At the moment it is as easy to send a truckload of goods from London to Munich as it is from London to Manchester. But, we are told, "if the UK leaves the customs union, businesses will have to fill in additional documents and clear additional checks - in particular, to prove the origin of the goods - even if the UK strikes a favourable trade deal with the EU. Delivery companies say additional tax hurdles - such as paying VAT and duties - are particularly time-consuming".

Thus continues the confusion between "Customs Union" and "Single Market". But, essentially, this is about the Single Market.

To what extent additional checks will apply if we leave is not known, and we cannot know until the shape of the Brexit plan is clear. But it is certainly the case that, if the UK drops out of the Single Market and relies solely on the WTO option – without seeking a negotiated settlement - paperwork will multiply and the number of border checks will increase.

What is not understood fully by many of the pundits that have explored this issues, is that the decision as to whether to check consignments at the borders rest exclusively with Member State customs officials. The entire edifice of control rests on Article 46 of the Regulation (EU) No 952/2013 of the Union Customs Code, which defines customs controls as consisting of:
… examining goods, taking samples, verifying the accuracy and completeness of the information given in a declaration or notification and the existence, authenticity, accuracy and validity of documents, examining the accounts of economic operators and other records, inspecting means of transport, inspecting luggage and other goods carried by or on persons and carrying out official enquiries and other similar acts.
The Article goes on to say that the controls, other than random checks, "shall primarily be based on risk analysis" performed within "a common risk management framework, based upon the exchange of risk information and risk analysis results between customs administrations and establishing common risk criteria and standards, control measures and priority control areas".

The "take-home" point from this is that, if the UK is foolish enough to adopt the WTO option, it will be cutting itself off from the "common risk management framework" and all that goes with it. Member State customs authorities thereby will be entitled to take a pessimistic view when applying their risk analyses, stepping up physical checks to whatever levels they deem appropriate.

Yet, a study of US-bound container traffic indicated that if, routinely, as little as 1-2 percent of containers in a major overseas port were examined before loading, it would almost certainly overwhelm the inspection facility. Transfer that finding to, say, Calais, and only a modest increase in inspections could bring chaos.

At the UK end, we learn from the Financial Times that Treasury officials are exploring the possibility of widening customs facilities at the UK border, especially at Dover, where space is limited. This might involve recruiting hundreds, if not thousands, more customs officers to conduct border checks.
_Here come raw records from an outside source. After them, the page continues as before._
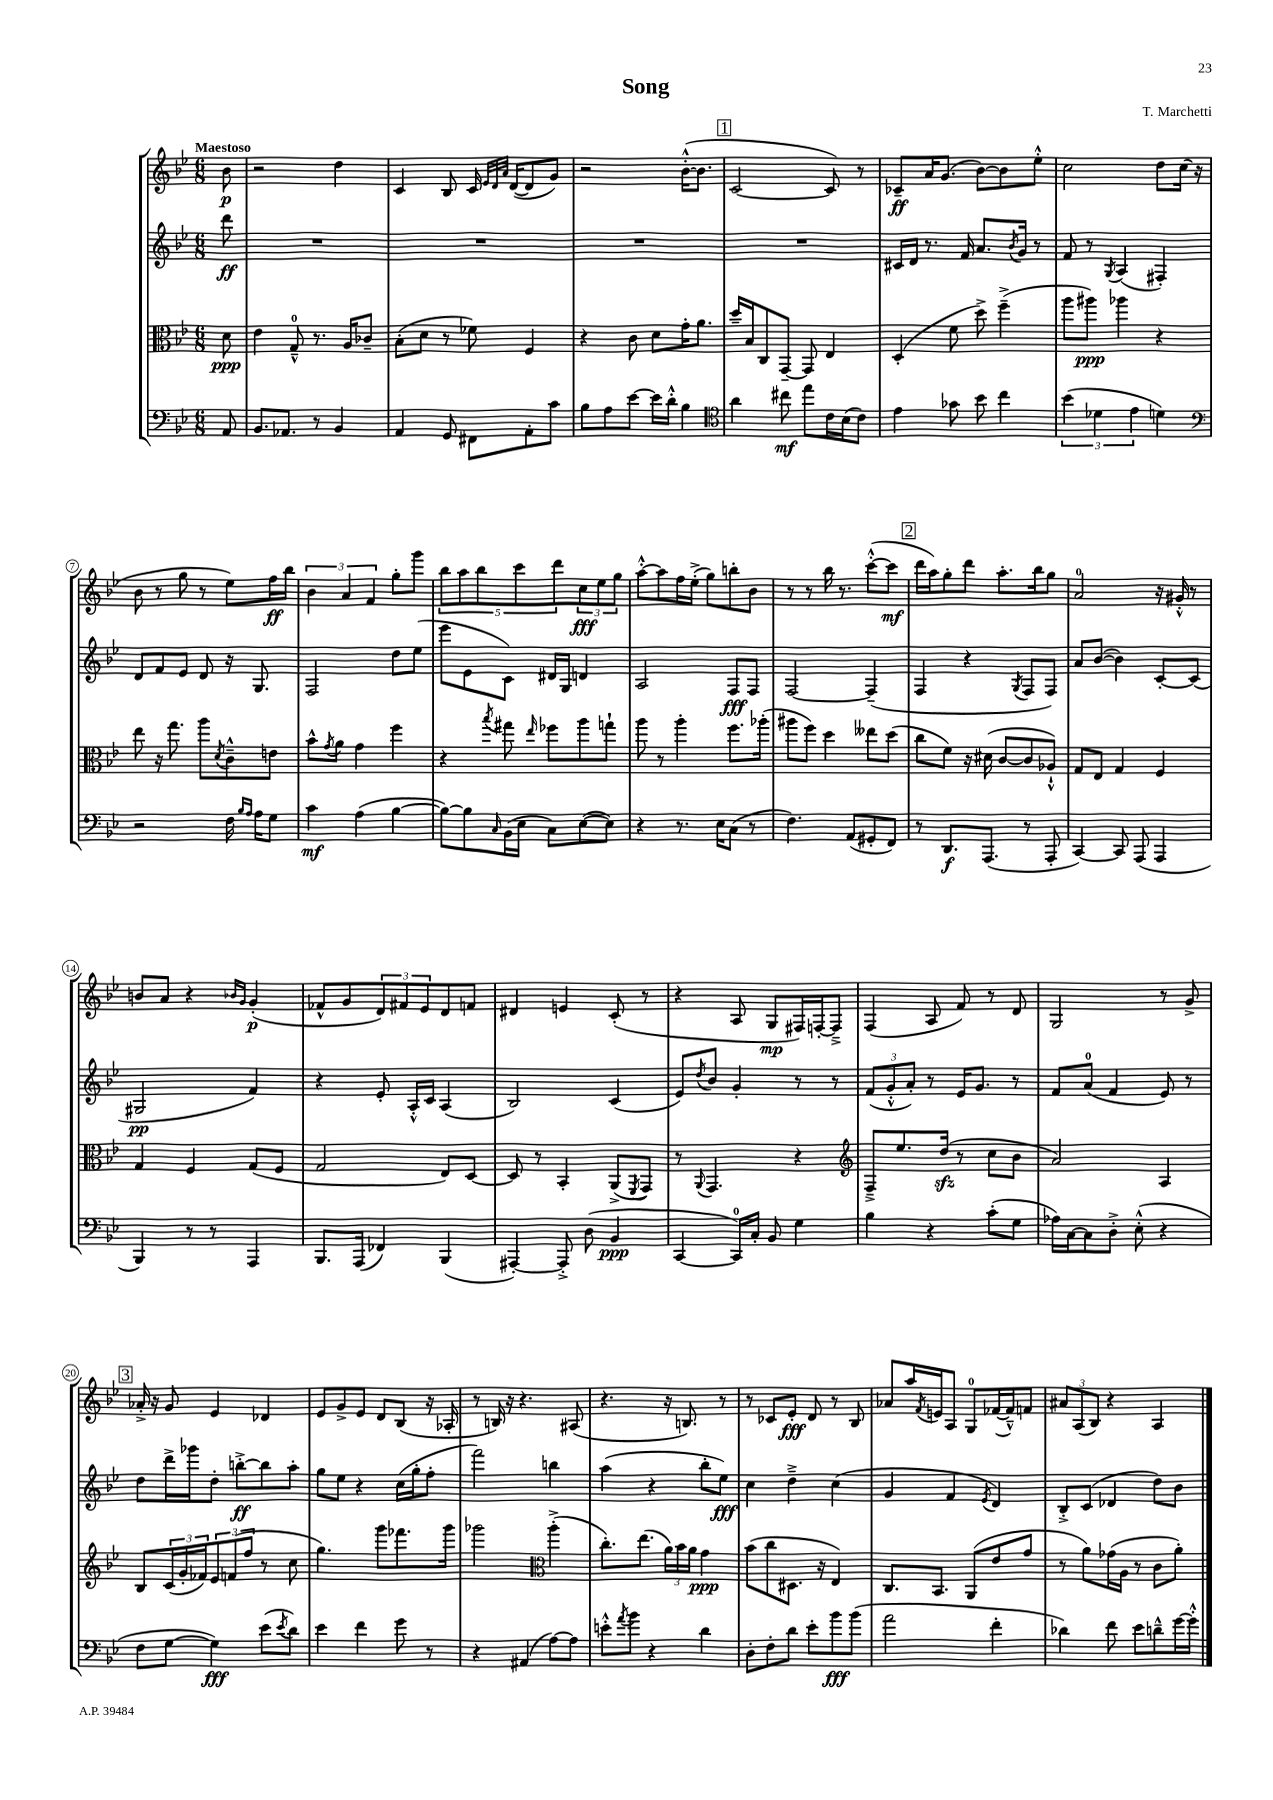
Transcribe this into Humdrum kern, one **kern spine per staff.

**kern	**dynam	**kern	**dynam	**kern	**dynam	**kern	**dynam
*part4	*part4	*part3	*part3	*part2	*part2	*part1	*part1
*staff4	*staff4	*staff3	*staff3	*staff2	*staff2	*staff1	*staff1
*clefF4	*	*clefC3	*	*clefG2	*	*clefG2	*
*k[b-e-]	*	*k[b-e-]	*	*k[b-e-]	*	*k[b-e-]	*
*M6/8	*	*M6/8	*	*M6/8	*	*M6/8	*
=	=	=	=	=	=	=	=
!	!	!	!	!	!	!LO:TX:a:B:t=Maestoso	!
8AA/	.	8d\	ppp	8ddd\	ff	8b-\	p
=1	=1	=1	=1	=1	=1	=1	=1
8.BB-/L	.	4e-\	.	2.r	.	2r	.
8.AA-X/J	.	.	.	.	.	.	.
.	.	8G~^^/	.	.	.	.	.
8r	.	8.r	.	.	.	.	.
4BB-/	.	.	.	.	.	4dd\	.
.	.	16A/KL	.	.	.	.	.
.	.	8c-X~/J	.	.	.	.	.
=2	=2	=2	=2	=2	=2	=2	=2
4AA/	.	(8B-'\L	.	2.r	.	4c/	.
.	.	8d\J	.	.	.	.	.
8GG/	.	8r	.	.	.	8B-/	.
8FF#X\L	.	8f-X\)	.	.	.	16c/	.
.	.	.	.	.	.	32qqe-/LLL	.
.	.	.	.	.	.	32qqd/	.
.	.	.	.	.	.	32qqa/JJJ	.
.	.	.	.	.	.	([16d/KL	.
8AA'\	.	4F/	.	.	.	8d/]	.
8c\J	.	.	.	.	.	8g/J)	.
=3	=3	=3	=3	=3	=3	=3	=3
8B-\L	.	4r	.	2.r	.	2r	.
8A\	.	.	.	.	.	.	.
[8e-\J	.	8c\	.	.	.	.	.
16e-\LL]	.	8d\L	.	.	.	.	.
16d'^^\JJ	.	.	.	.	.	.	.
4B-\	.	16g'\K	.	.	.	([16b-'^^\KL	.
.	.	8.a\J	.	.	.	8.b-\J]	.
!!LO:REH:place=s1:t=1
=4	=4	=4	=4	=4	=4	=4	=4
*clefC4	*	*	*	*	*	*	*
4a\	.	16dd~/LL	.	2.r	.	[2c/	.
.	.	16B-/J	.	.	.	.	.
.	.	8C/	.	.	.	.	.
8cc#X\	mf	[8GG~/J	.	.	.	.	.
8ee-\L	.	8GG/]	.	.	.	.	.
16c\L	.	4E-/	.	.	.	8c/])	.
(16B-\J	.	.	.	.	.	.	.
8c\J)	.	.	.	.	.	8r	.
=5	=5	=5	=5	=5	=5	=5	=5
4e-\	.	(4D'/	.	16c#X/LL	.	8c-X~/L	ff
.	.	.	.	16d/JJ	.	.	.
.	.	.	.	8.r	.	16a/K	.
.	.	.	.	.	.	(8.g/J	.
8g-X\	.	8f\	.	.	.	.	.
.	.	.	.	16f/	.	.	.
8b-\	.	8dd^\)	.	8.a/L	.	[8b-\L)	.
4cc\	.	(4ff~^\	.	.	.	8b-\]	.
.	.	.	.	8qb-/	.	.	.
.	.	.	.	16g/Jk	.	.	.
.	.	.	.	8r	.	8ee-'^^\J	.
=6	=6	=6	=6	=6	=6	=6	=6
(6b-\	.	8aa\L	.	8f/	.	2cc\	.
.	.	8aa#X\J)	ppp	8r	.	.	.
6d-X\	.	.	.	.	.	.	.
.	.	.	.	8qG/	.	.	.
.	.	4aa-X\	.	(4A/	.	.	.
6e-\	.	.	.	.	.	.	.
4dn\)	.	4r	.	4F#X'/)	.	8dd\L	.
.	.	.	.	.	.	(16cc\Jk	.
.	.	.	.	.	.	16r	.
!!LO:LB:g=z
=7	=7	=7	=7	=7	=7	=7	=7
*clefF4	*	*	*	*	*	*	*
2r	.	8ee-\	.	8d/L	.	8b-\	.
.	.	16r	.	8f/	.	8r	.
.	.	8.gg\	.	.	.	.	.
.	.	.	.	8e-/J	.	8gg\	.
.	.	8aa\L	.	8d/	.	8r	.
.	.	8qd/	.	.	.	.	.
16F\	.	8c~^^\	.	16r	.	8ee-\L)	.
16qqB-/LL	.	.	.	.	.	.	.
16qqA/JJ	.	.	.	.	.	.	.
16A\KL	.	.	.	8.G/	.	.	.
8G\J	.	8en\J	.	.	.	16ff\L	ff
.	.	.	.	.	.	16bb-\JJ	.
=8	=8	=8	=8	=8	=8	=8	=8
4c\	mf	8b-^^\L	.	2F/	.	6b-\	.
.	.	8qg/	.	.	.	.	.
.	.	8a\J	.	.	.	.	.
.	.	.	.	.	.	6a/	.
(4A\	.	4g\	.	.	.	.	.
.	.	.	.	.	.	6f/	.
[4B-\	.	4ff\	.	8dd\L	.	8gg'\L	.
.	.	.	.	(8ee-\J	.	8ggg\J	.
=9	=9	=9	=9	=9	=9	=9	=9
8B-\L_)	.	4r	.	8eee-\L	.	10bb-\L	.
.	.	.	.	.	.	10aa\	.
8B-\]	.	.	.	8e-\	.	.	.
.	.	.	.	.	.	10bb-\	.
16qqC/	.	8qbb-/	.	.	.	.	.
(16BB-\L	.	8gg#X\	.	8c\J)	.	.	.
.	.	.	.	.	.	10ccc\	.
16E-\JJ	.	.	.	.	.	.	.
.	.	16qqee-/	.	.	.	.	.
8C\L)	.	8ff-X\L	.	16d#X/LL	.	.	.
.	.	.	.	.	.	10ddd\	.
.	.	.	.	16G/JJ	.	.	.
([8E-\	.	8aa\	.	4dn/	.	12cc\	fff
.	.	.	.	.	.	12ee-\	.
8E-\J])	.	8ggn`\J	.	.	.	.	.
.	.	.	.	.	.	12gg\J	.
=10	=10	=10	=10	=10	=10	=10	=10
4r	.	8aa\	.	2A/	.	[8aa'^^\L	.
.	.	8r	.	.	.	8aa\]	.
8.r	.	4aa'\	.	.	.	16ff\L	.
.	.	.	.	.	.	(16ee-'^\JJ	.
.	.	.	.	.	.	8gg\L)	.
16E-\KL	.	.	.	.	.	.	.
(8C\J	.	8.ff\L	.	8F/L	fff	8bbn'\	.
8r	.	.	.	8F/J	.	8b-\J	.
.	.	(16aa-X'\Jk	.	.	.	.	.
=11	=11	=11	=11	=11	=11	=11	=11
4.F\)	.	8aa#X\L	.	[2F/	.	8r	.
.	.	8ff\J)	.	.	.	8r	.
.	.	4dd\	.	.	.	16bb-\	.
.	.	.	.	.	.	8.r	.
(8AA/L	.	.	.	.	.	.	.
8GG#X'/	.	8ee--X\L	.	(4F~/]	.	([8ccc'^^\L	.
8FF/J)	.	(8dd\J	.	.	.	8ccc\J]	mf
!!LO:REH:place=s1:t=2
=12	=12	=12	=12	=12	=12	=12	=12
8r	.	8cc\L	.	4F/	.	16ddd\LL	.
.	.	.	.	.	.	16aa\J)	.
8.DD/L	f	8f\J)	.	.	.	8gg'\	.
.	.	16r	.	4r	.	8ddd\J	.
(8.AAA/J	.	(16d#X\	.	.	.	.	.
.	.	[8c/L	.	.	.	8.aa'\L	.
.	.	.	.	8qG/	.	.	.
8r	.	8c/]	.	8F/L	.	.	.
.	.	.	.	.	.	16bb-\k	.
8AAA'/	.	8A-X`^^/J)	.	8F/J)	.	8gg\J	.
=13	=13	=13	=13	=13	=13	=13	=13
[4CC/)	.	8G/L	.	8a/L	.	2a/	.
.	.	8E-/J	.	([8b-/J	.	.	.
8CC/]	.	4G/	.	4b-\])	.	.	.
(8AAA/	.	.	.	.	.	.	.
4AAA/	.	4F/	.	[8c'/L	.	16r	.
.	.	.	.	.	.	16g#X'^^/	.
.	.	.	.	(8c/J]	.	8r	.
!!LO:LB:g=z
=14	=14	=14	=14	=14	=14	=14	=14
4BBB-/)	.	4G/	.	2G#X/	pp	8bn/L	.
.	.	.	.	.	.	8a/J	.
8r	.	4F/	.	.	.	4r	.
8r	.	.	.	.	.	.	.
.	.	.	.	.	.	16qqb-X/LL	.
.	.	.	.	.	.	16qqg/JJ	.
4AAA/	.	(8G/L	.	4f/)	.	(4g'/	p
.	.	8F/J	.	.	.	.	.
=15	=15	=15	=15	=15	=15	=15	=15
8.BBB-/L	.	2G/	.	4r	.	8f-X^^/L	.
.	.	.	.	.	.	8g/	.
(16AAA/Jk	.	.	.	.	.	.	.
4FF-X/)	.	.	.	8e-'/	.	12d/)	.
.	.	.	.	.	.	12f#X/	.
.	.	.	.	16A'^^/LL	.	.	.
.	.	.	.	.	.	12e-/	.
.	.	.	.	16c/JJ	.	.	.
(4BBB-/	.	8E-/L)	.	(4A/	.	8d/	.
.	.	[8D/J	.	.	.	8fn/J	.
=16	=16	=16	=16	=16	=16	=16	=16
[4AAA#X'/)	.	8D/]	.	2B-/)	.	4d#X/	.
.	.	8r	.	.	.	.	.
8AAA#'^/]	.	4BB-'/	.	.	.	4en/	.
(8D\	.	.	.	.	.	.	.
4BB-/	ppp	(8AA^/L	.	(4c/	.	(8c'/	.
.	.	8qFF/	.	.	.	.	.
.	.	8GG/J)	.	.	.	8r	.
=17	=17	=17	=17	=17	=17	=17	=17
[4CC/	.	8r	.	8e-/L)	.	4r	.
.	.	8qqAA/	.	8qdd/	.	.	.
.	.	4.GG/	.	8b-/J	.	.	.
16CC/LL])	.	.	.	4g'/	.	8A/	.
16C'/JJ	.	.	.	.	.	.	.
8BB-/	.	.	.	.	.	8G/L	mp
4G\	.	4r	.	8r	.	16F#X/L)	.
.	.	.	.	.	.	[16Fn'/J	.
.	.	.	.	8r	.	8F~^/J]	.
=18	=18	=18	=18	=18	=18	=18	=18
*	*	*clefG2	*	*	*	*	*
4B-\	.	8F~^/L	.	(12f/L	.	(4F/	.
.	.	.	.	12g'^^/	.	.	.
.	.	8.ee-/	.	.	.	.	.
.	.	.	.	12a'/J)	.	.	.
4r	.	.	.	8r	.	8A/	.
.	.	(16ddzz/Jk	.	.	.	.	.
.	.	8r	.	16e-/KL	.	8f/)	.
.	.	.	.	8.g/J	.	.	.
(8c'\L	.	8cc\L	.	.	.	8r	.
8G\J	.	8b-\J	.	8r	.	8d/	.
=19	=19	=19	=19	=19	=19	=19	=19
16A-X\LL)	.	2a/)	.	8f/L	.	2G/	.
[16C\J	.	.	.	.	.	.	.
8C\]	.	.	.	(8a/J	.	.	.
8D'^\J	.	.	.	4f/	.	.	.
(8E-'^^\	.	.	.	.	.	.	.
4r	.	4A/	.	8e-/)	.	8r	.
.	.	.	.	8r	.	8g^/	.
!!LO:LB:g=z
!!LO:REH:place=s1:t=3
=20	=20	=20	=20	=20	=20	=20	=20
8F\L	.	8B-/L	.	8dd\L	.	16a-X'^/	.
.	.	.	.	.	.	16r	.
[8G\J	.	(24c/L	.	16ddd^\L	.	8g/	.
.	.	24g'/	.	.	.	.	.
.	.	.	.	16ggg-X\J	.	.	.
.	.	24f-X/J)	.	.	.	.	.
4G\])	fff	12e-/	.	8dd'\J	.	4e-/	.
.	.	(12fn/	.	.	.	.	.
.	.	.	.	[8bbn'^\L	ff	.	.
.	.	12ff/J	.	.	.	.	.
(8e-\L	.	8r	.	8bb\]	.	4d-X/	.
8qe-/	.	.	.	.	.	.	.
8d\J)	.	8cc\	.	8aa'\J	.	.	.
=21	=21	=21	=21	=21	=21	=21	=21
4e-\	.	4.gg\)	.	8gg\L	.	8e-/L	.
.	.	.	.	8ee-\J	.	8g^/	.
4f\	.	.	.	4r	.	8e-/J	.
.	.	8ggg\L	.	.	.	8d/L	.
8g\	.	8.fff-X\	.	(16cc\LL	.	(8B-/J	.
.	.	.	.	16gg'\J	.	.	.
8r	.	.	.	8ff'\J	.	16r	.
.	.	16ggg\Jk	.	.	.	16A-X'/	.
=22	=22	=22	=22	=22	=22	=22	=22
4r	.	2ggg-X\	.	2fff\)	.	8r	.
.	.	.	.	.	.	16Bn/)	.
.	.	.	.	.	.	16r	.
(4AA#X/	.	.	.	.	.	4.r	.
*	*	*clefC3	*	*	*	*	*
[8A\L)	.	(4aa'^\	.	4bbn\	.	.	.
8A\J]	.	.	.	.	.	(8A#X/	.
=23	=23	=23	=23	=23	=23	=23	=23
8en'^^\L	.	8.cc'\L)	.	(4aa\	.	4.r	.
8qa/	.	.	.	.	.	.	.
8b-\J	.	.	.	.	.	.	.
.	.	(8.ee-\J	.	.	.	.	.
4r	.	.	.	4r	.	.	.
.	.	24a\LL)	.	.	.	16r	.
.	.	24b-\	.	.	.	.	.
.	.	.	.	.	.	8.Bn/)	.
.	.	24a\JJ	.	.	.	.	.
4d\	.	4g\	ppp	8bb-'\L	.	.	.
.	.	.	.	8ee-\J)	fff	8r	.
=24	=24	=24	=24	=24	=24	=24	=24
8D'\L	.	(8b-\L	.	4cc\	.	8r	.
8F'\	.	8cc\	.	.	.	8c-X/L	.
8d\J	.	8.D#X\J	.	4dd~^\	.	8e-'/J	fff
8e-'\L	.	.	.	.	.	8d/	.
.	.	16r	.	.	.	.	.
8b-\	fff	4E-/)	.	(4cc\	.	8r	.
(8b-\J	.	.	.	.	.	8B-/	.
=25	=25	=25	=25	=25	=25	=25	=25
2a\	.	8.C/L	.	4g/	.	8a-X/L	.
.	.	.	.	.	.	16aa/L	.
.	.	.	.	.	.	8qf/	.
.	.	8.BB-/J	.	.	.	16en/J	.
.	.	.	.	4f/	.	8A/J	.
.	.	(8AA/L	.	.	.	8G/L	.
.	.	.	.	8qe-/	.	.	.
4f'\	.	8e-/	.	4d/)	.	([16f-X/L	.
.	.	.	.	.	.	16f-~^^/J])	.
.	.	8g/J	.	.	.	8fn/J	.
=26	=26	=26	=26	=26	=26	=26	=26
4d-X\)	.	8r	.	8B-'^/L	.	12a#X/L	.
.	.	.	.	.	.	(12A/	.
.	.	8a\L)	.	(8c/J	.	.	.
.	.	.	.	.	.	12B-/J)	.
8f\	.	(16g-X\L	.	4d-X/	.	4r	.
.	.	16A\JJ	.	.	.	.	.
8e-\L	.	8r	.	.	.	.	.
8dn~^^\	.	8c\L	.	8dd\L)	.	4A/	.
[16g\L	.	8a'\J)	.	8b-\J	.	.	.
16g'^^\JJ]	.	.	.	.	.	.	.
==	==	==	==	==	==	==	==
*-	*-	*-	*-	*-	*-	*-	*-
However, it is acknowledged that such "efficiency gains" would depend on EU destination countries co-operating and paying for similar upgrades of staff and capacity. France, as we know, has limited infrastructure to deal with the extra customs requirements. And European officials admit they are only just beginning to understand the scale of the Brexit challenge.

Apart from anything else, employing more customs officers would be especially costly for the UK government. The UK has a comparatively lean operation by EU standards, employing only 5,000 customs officers. Germany employs 35,218 and France 16,500, according the World Customs Organisation. An extra 5,000 officers could cost as much as £250 million every year. Additional costs could run to several billion pounds per year.

Yet still, confusion reigns. In a masterful blurring of the issues, the Financial Times asserts that senior Whitehall officials are convinced "ministers have little choice but to leave the customs union because remaining would leave Britain with little autonomy over trade".

If this bizarre analysis represents the actual thinking in Whitehall, we are in serious trouble. It would mean that those planning for Brexit haven't even touched first base.